Indeed, that’s the recurring problem with the interview, and presumably, the book.
Also, consider this gem.
AK: You write, “[Liberalism] is definitely totalitarian — or ‘holistic,’ if you prefer — in that liberalism today sees no realm of human life that is beyond political significance, from what you eat to what you smoke to what you say. Sex is political. Food is political. Sports, entertainment, your inner motives and outer appearance, all have political salience for liberal fascists.”
Couldn’t that just as easily be said of the American right? You’ve got, certainly, conservatives judging entertainment from political perspectives; I remember discussion on [National Review group blog] the Corner of the 2006 Steelers-Seahawks Super Bowl through a political lens. There were “Freedom Fries” and boycotts of French food and wine. And, I mean, your wife worked for [former Attorney General] John Ashcroft, so you know that on the right, sex can certainly be political.
JG: I will first stipulate right upfront that I agree with you that there are lots of places on the right where this is so, and I don’t like that stuff either … That said, I don’t think that the equation between liberalism and conservatism goes as far as you would like to take it. You know, you have environmental groups giving out kits and instructions about how to have environmentally conscious sex. You don’t have conservative groups talking about what kind of condoms you should use or what positions you can be in. That kind of thing doesn’t really go on.
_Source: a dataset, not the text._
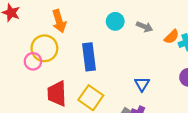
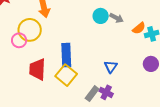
cyan circle: (115, 21) -> (101, 16), moved
blue rectangle: (89, 57) -> (66, 55), moved

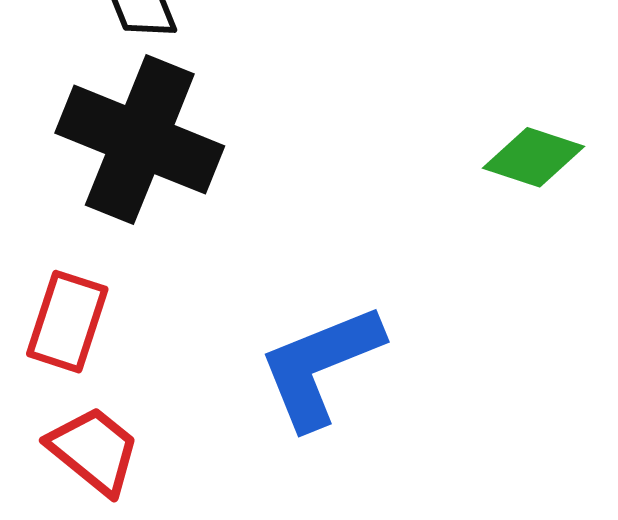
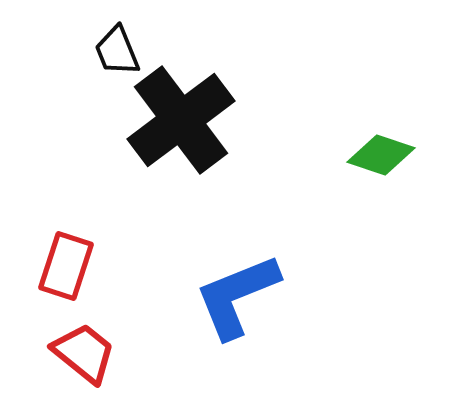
black cross: (140, 140) -> (181, 120), moved, turned 31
I’m tempted to highlight how very foolish this is, but why bother? It’s probably sufficient to let Goldberg’s comments stand on their own.
This was also striking:
JG: [Mussolini] said a lot of stuff. He was sort of a buffoon in that sense; he was constantly changing his definitions of fascism and talking out of one side of the mouth, then out of the other side of his mouth, largely because of the sort of pragmatic idea he had about politics. But in terms of the policies he implemented and where he came to, once again, at the end of his life, he always clung to the policies that were associated with the left side of the political spectrum.
One wonders if Goldberg appreciates the irony.